For years, D’Amico was most remembered for a bad mugshot showing him with thick glasses that magnified his eyeballs making them appear bulging.
Chicago Outfit history however, shows that D’Amico was far from being blind and was quite smart and ambitious.
In 1983 D’Amico had a memorable run-in with the police. He had been stopped in northwest suburban Palatine under suspicion of driving under the influence. According to the police report, D’Amico asked the police officer “do you know who I am?” The officer didn’t recognize D’Amico at all and told him he “didn’t know and didn’t care”. Obviously not happy with this answer, D’Amico bit off one of the officer’s fingers. Of course, in true mob-style, no jail time was served for this incident.
D’Amico’s nickname “The Mover” was an apparent reference to his skill at getting things done. D’Amico always got results when trying to convince businesses it would be in their best interest to pay the “street tax”.
Even though D’Amico was over 84 years old when he passed away, multiple sources have said that he was still consigliere of the Chicago Outfit. A title previously held by infamous mobsters such as Anthony “Joe Batters” Accardo who rose through the ranks from being Al Capone’s driver to running the entire operation.
Over the years The Chicago Outfit has been gutted by deaths, prosecutions, and prison sentences. The biggest hit to the outfit and D’Amico came two years ago when the reigning boss John “No Nose” DiFronzo died. D’Amico and DiFronzo learned together in the same West Side Outfit crew.
At one Chicago Outfit meeting in 2009, D’Amico and DiFronzo met for lunch, unaware they were being followed and surveilled by an ABC7 news crew.
D’Amico’s criminal career began about 60 years ago with illegal gambling, drunken run-ins with police and, street fights. However, in 1944, things got much more serious when he was indicted by federal prosecutors in a racketeering case.
The FBI had a very strong case against D’Amico thanks to secret recordings by his ex-attorney Robert Cooley. D’Amico pleaded guilty and not only admitted his role in the racketeering case but also his position in The Chicago Outfit. He was sentenced to over 12 years in prison.

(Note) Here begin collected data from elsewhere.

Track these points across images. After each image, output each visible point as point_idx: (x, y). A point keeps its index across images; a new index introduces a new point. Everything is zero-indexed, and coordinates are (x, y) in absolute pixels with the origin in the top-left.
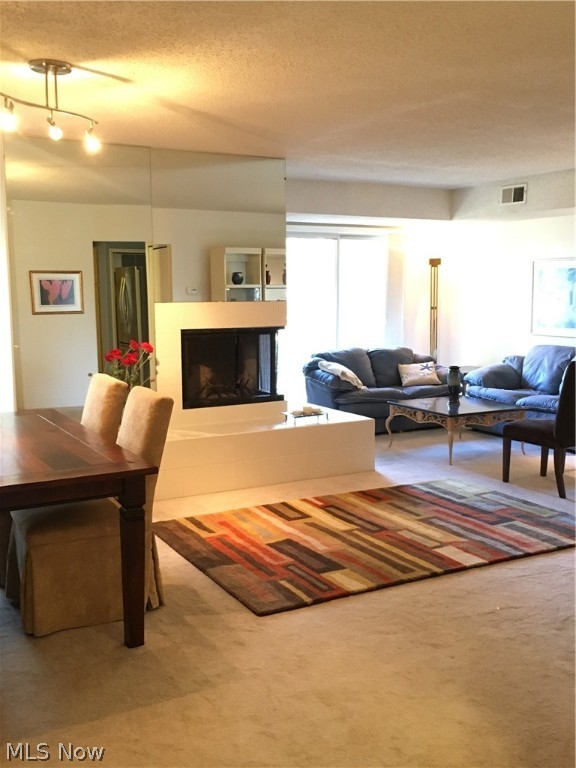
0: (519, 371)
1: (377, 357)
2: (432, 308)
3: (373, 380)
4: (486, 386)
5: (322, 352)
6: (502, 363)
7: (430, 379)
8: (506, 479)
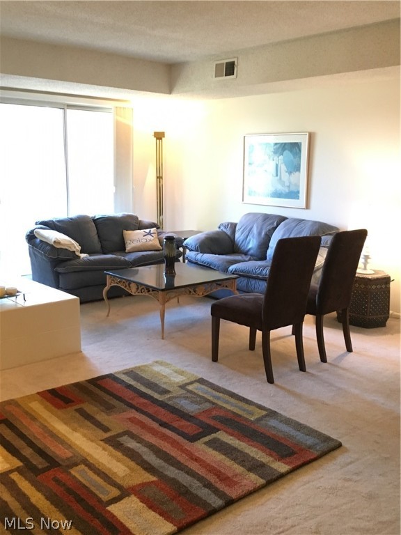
0: (232, 237)
1: (103, 224)
2: (157, 177)
3: (98, 246)
4: (203, 252)
5: (46, 219)
6: (218, 230)
7: (151, 245)
8: (215, 358)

Long-time Chicago organized crime expert and former professor at the University of Illinois at Chicago, John Binder said: “With the death of Marco D’Amico, another of the Outfit’s old guard, along with John DiFronzo and Joey Lombardo, has passed away.” But the organization continues to roll on, although it is nothing like what it was at its height in the early 1960s. The Outfit will find someone else to fill his spot at the highest rungs of their organization chart, and they will continue to do what they are doing at the present time. Which is certainly a great deal less than they once did, given how their world has changed over the last several decades because of law enforcement efforts against them and a long list of other factors.”